Trump blimp coming to Ireland for US president’s visit
Six-metre-high installation was offered by organisers who flew it in London during Trump’s UK visit
The organisers of the original blimp said they will “definitely” be bringing it to Ireland for President Trump’s visit and are working with several groups to decide how, and where, it will be used.
“We have had expressions of interest from a number of different groups and we have yet to say conclusively who we will work with,” said Kevin Smith who calls himself one of the Trump “babysitters”.
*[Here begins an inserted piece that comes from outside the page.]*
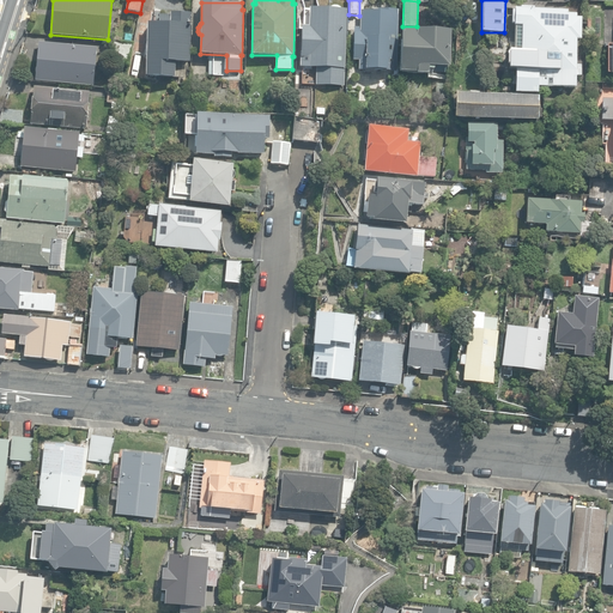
[(316,78),(345,79),(347,10),(309,8),(309,26),(302,26),(299,67),(316,68),(316,78)]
“We want the Trump baby to be wherever Trump is. If that’s in Dublin or on the golf course, we want it to be there. We really have been inspired by what is happening in Ireland in recent years with all the popular displays of people power like things such as abortion rights and gay marriage. Ireland is a really exciting place to be on the streets right now.”
The orange blimp features Mr Trump as a crybaby and wearing a nappy. The €10,000, 6m-high installation was crowdfunded and massively oversubscribed. It flew in Parliament Square during the president’s visit to the United Kingdom in July.
Green Party leader Eamon Ryan, who is one of the organisers of the Irish protests, said the blimp will be part of a programme of events around the Trump visit.
He said the protests aimed to do something visually striking that will convey to the American television networks that Irish people do not want Mr Trump visiting Ireland. Mr Ryan said the protests may include a nighttime candlelit vigil in Dublin and will have an “Irish twist”.
“We are working through the details. We will be doing different things in different parts of the country. It won’t just be Dublin. We will be doing Cork and Dublin and other locations.”
Mr Ryan said it is unlikely there will be any protests outside Mr Trump’s resort in Doonbeg where the president is expected to make a private visit.
However, he said he would like to do something at Daniel O’Connell’s statue in Ennis. “I think it is that tradition. We have that tradition of mass rallies going back to the 19th century,” he said.
“O’Connell is connected to the American constitutional tradition. We have got to do something that just doesn’t add to the hate and division that Trump likes in protests . . . How do you do it in a way that slightly undermines that? It is the tradition of O’Connell that I would be looking at. Let us do something that is full of colour and humour. That does require numbers,” added Mr Ryan.